Irish republicans want change in the here and now.
Our policies provide a real alternative to the uninspiring and jaded approach of the other parties. Before election time they promise radical measures. After the election they go on to replicate the mistakes of those they temporarily replace.
Irish republicanism is better than that. Our republicanism is about positive, progressive change - fundamental, and deep-rooted. This places an enormous responsibility on us to deliver change. Sinn Féin is about empowering individuals and communities to achieve change.
We are about building an alternative to the kind of government which presides over one of the wealthiest economies in the European Union, yet fails to provide ordinary citizens with decent public services, in health, in education, transport and housing. We are about transforming an economy where the income of the wealthiest ten percent is thirteen times that of the lowest paid workers.
The heart and soul of our approach is rooted in the Proclamation of Easter 1916.
It is a Proclamation of Freedom and a Charter of Liberty which “guarantees religious and civil liberty; equal rights and equal opportunities to all its citizens and declares its resolve to pursue the happiness and prosperity of the whole nation and all its parts cherishing all of the children of the nation equally “.
Sinn Féin’s objective is to turn these objectives into reality.
Sinn Féin has a vision for the future. We are totally committed to establishing an entirely new Ireland built on positive change, on equality, on partnership.
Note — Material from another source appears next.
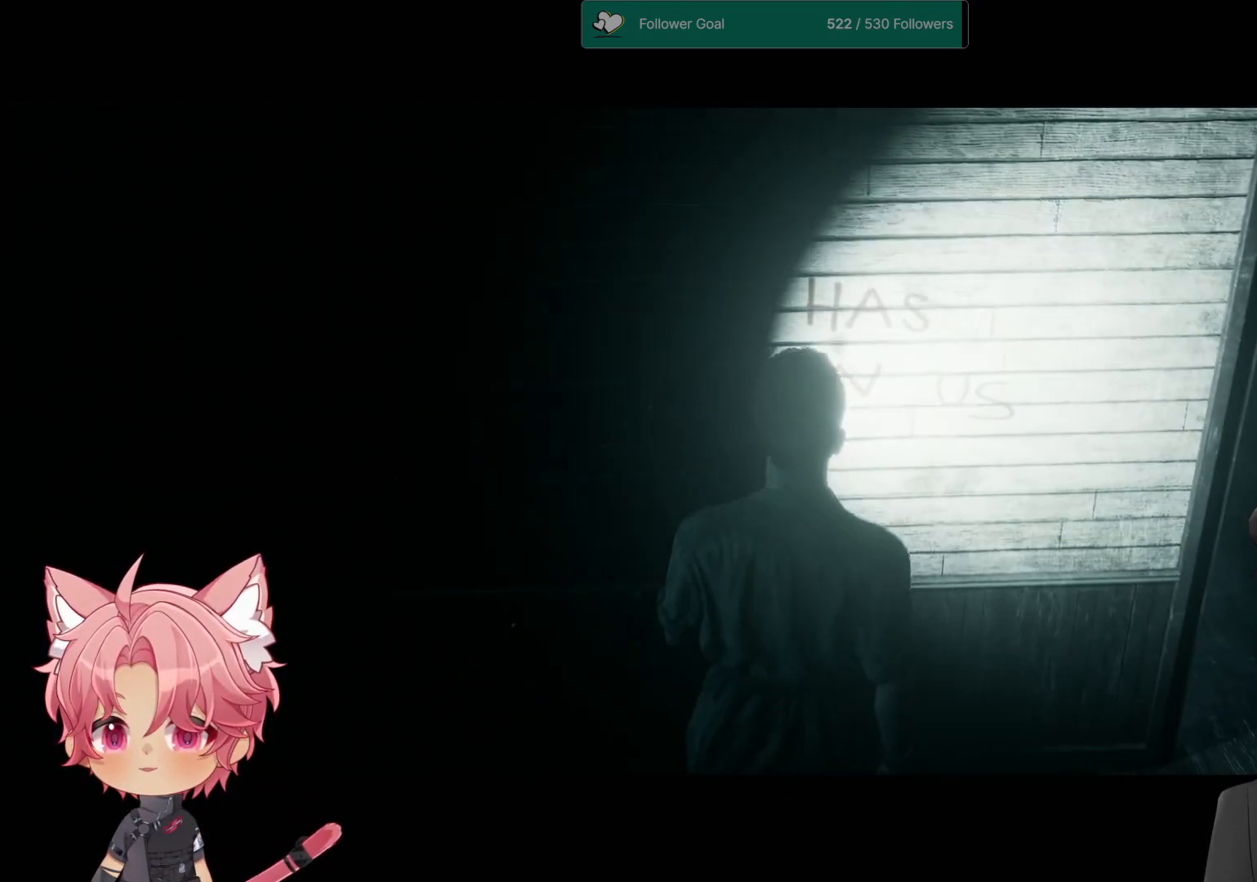
{"dt_ms": 500, "buttons": [], "left_stick": "center", "right_stick": "center", "events": []}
An Ireland which is open, transparent and accountable - a people-centred republic - owned by and responsible to the people. An Ireland where no one waits for a hospital bed, a home or a job.
This vision is as real and as attainable for this generation as was land reform for Michael Davitt and his.
Michael Davitt was a visionary. The men and women of 1916 were visionaries. This year also marks the 25th anniversary of the 1981 hunger strike and the deaths of 10 hungers strikers. They too were visionaries. We need to be visionaries also.
I want to invite you to join Sinn Féin.
I especially want to appeal to women to come into our party and to change it. Women are the majority on this island but they are mostly absent from the decision making processes. We want women to be at the heart of Sinn Féin,s decision making processes. We want to build a stronger, egalitarian national political movement which is capable of making our vision a reality.
The West is Awake once more. Let’s ensure that the leadership which Mayo is capable of has its place as of right in the vanguard of our struggle.”